2015 was a rollercoaster of emotions for Europeans. The Syriza Party’s victory in the Greek election in late January marked the beginning of an unnerving showdown over whether Greece would remain in the euro zone. The winner of the election, Alexis Tsipras, portrayed himself as Berlin’s adversary in a crucial battle over the future of Europe. But now, at the start of 2016, little remains of this revolutionary momentum. Mr. Tsipras is grudgingly implementing tough reforms, against both his declared will and that of a majority of Greeks, and in doing so he is saving his country from bankruptcy. He no longer qualifies as a leader of the anti-austerity movement.
On the other hand, the left-wing populist Podemos Party achieved a respectable result in Spain’s elections last month, although it was not nearly enough to put it in charge of the government. Still, Podemos is likely to bring about the tentative end of growth-promoting structural reforms in Spain. This would be unfortunate, because the country, with GDP growth of more than 3 percent this year, serves as a positive example of a successful reform policy. Spain has an export surplus, the budget deficit is shrinking and the situation in the labor market is beginning to improve. These successes will be jeopardized if a prolonged period of political instability begins now.
Italian Prime Minister Matteo Renzi is already interpreting the Spanish election result as a signal against an austerity policy that, as he says, primarily serves German interests.
Structural reform and fiscal consolidation, as backed by Germany, has been losing support across Europe for some time now. The message sent out by the decisions of 2015 isn’t one of continued austerity. Instead, the message is that no country will leave the euro. Lip service to the Stability and Growth Pact and a show of effort to comply with reform requirements are sufficient as quid pro quo for financial support. The most important thing is that appearances are preserved. The European Central Bank supports the protraction of the crisis with its zero interest-rate policy and its massive government bond-buying program.
The European project could be on the verge of a struggle for survival.
The strategy has not been unsuccessful. The twin deficits of government budgets and current accounts, which highlighted the unsustainable economic policy of many euro countries at the beginning of the crisis, were reduced. The total budget deficit of all euro zone countries shrank from 6.3 percent of GDP in 2009 to only 2.6 percent in 2014. In other words, we are heading in the right direction, and zero interest rates, as long as they continue, are making it easier for governments to continue cleaning up their finances. A current account deficit of €152 billion ($166 billion) in 2008, the year before the crisis, was turned into a surplus of €213 billion by 2014.

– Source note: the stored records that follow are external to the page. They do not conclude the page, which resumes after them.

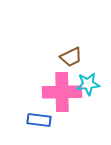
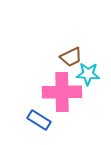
cyan star: moved 10 px up; rotated 10 degrees clockwise
blue rectangle: rotated 25 degrees clockwise
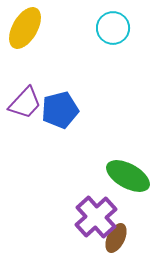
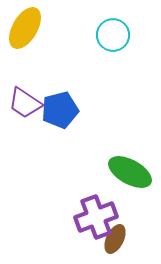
cyan circle: moved 7 px down
purple trapezoid: rotated 81 degrees clockwise
green ellipse: moved 2 px right, 4 px up
purple cross: rotated 21 degrees clockwise
brown ellipse: moved 1 px left, 1 px down
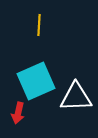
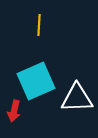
white triangle: moved 1 px right, 1 px down
red arrow: moved 4 px left, 2 px up
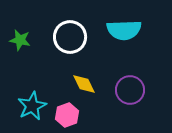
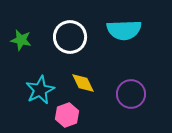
green star: moved 1 px right
yellow diamond: moved 1 px left, 1 px up
purple circle: moved 1 px right, 4 px down
cyan star: moved 8 px right, 16 px up
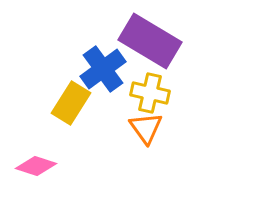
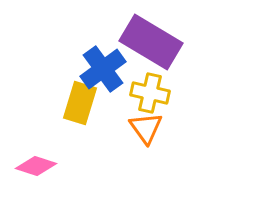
purple rectangle: moved 1 px right, 1 px down
yellow rectangle: moved 9 px right; rotated 15 degrees counterclockwise
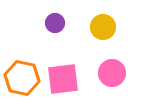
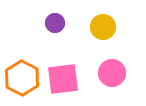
orange hexagon: rotated 16 degrees clockwise
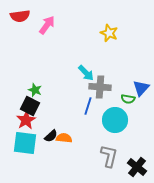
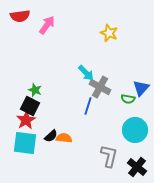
gray cross: rotated 25 degrees clockwise
cyan circle: moved 20 px right, 10 px down
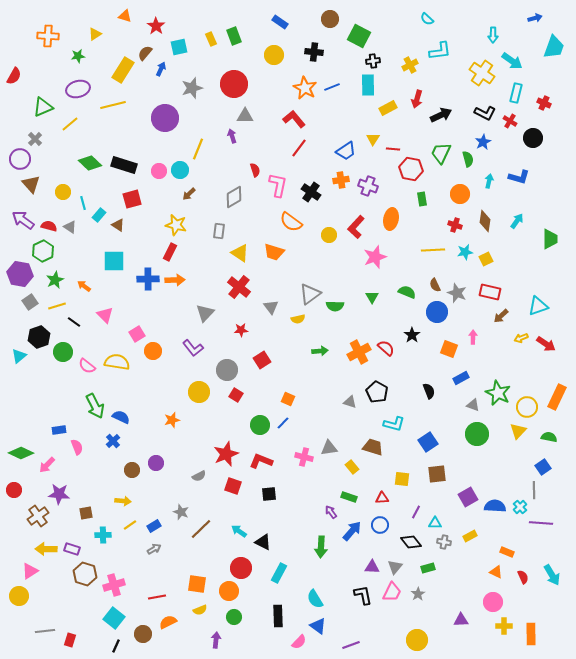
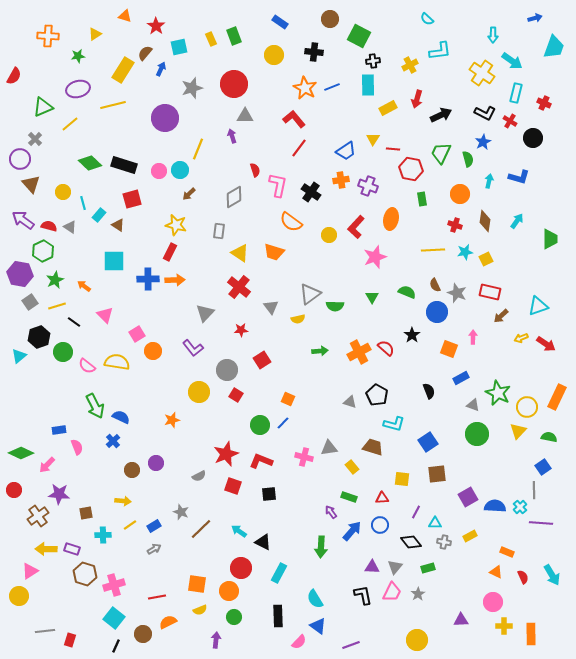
black pentagon at (377, 392): moved 3 px down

The worst also seems to be over in the labor market. The unemployment rate in the euro zone peaked in 2013 and is currently at 10.7 percent. The ratio of the working population to those of working age is increasing again and is now at 68 percent. This is only three percentage points less than in the United States. Net incomes have also been on the rise again for the last three years.
What remains high is the debt burden. After reaching a high in 2010, private household and corporate debt has declined by only about 3 percentage points to roughly 165 percent of GDP. By contrast, government debt has increased from 68.5 percent of GDP in pre-crisis year 2008 to an estimated 94 percent in 2015, and it is only expected to decline slowly, starting in 2016.
The euro zone is on the road to improvement. Still, it will be a long time before economic momentum creates enough new jobs and government finances are healthy again. The question is whether the euro zone will manage to regain leeway on fiscal and monetary policy before the next economic downturn. Unfortunately, the pace of reform is expected to slow down in 2016.
The euro crisis probably will not play as prominent a role in 2016 in Europe’s political debate as it did in 2015. Other issues have come to the fore: the refugee crisis, the rise of populist, anti-Europe parties in large E.U. countries and the referendum over whether the United Kingdom will remain in the bloc. The European project could be on the verge of a struggle for survival. The fight will not become easier if Europe resigns itself to gradual economic decline instead of tackling decisive reforms.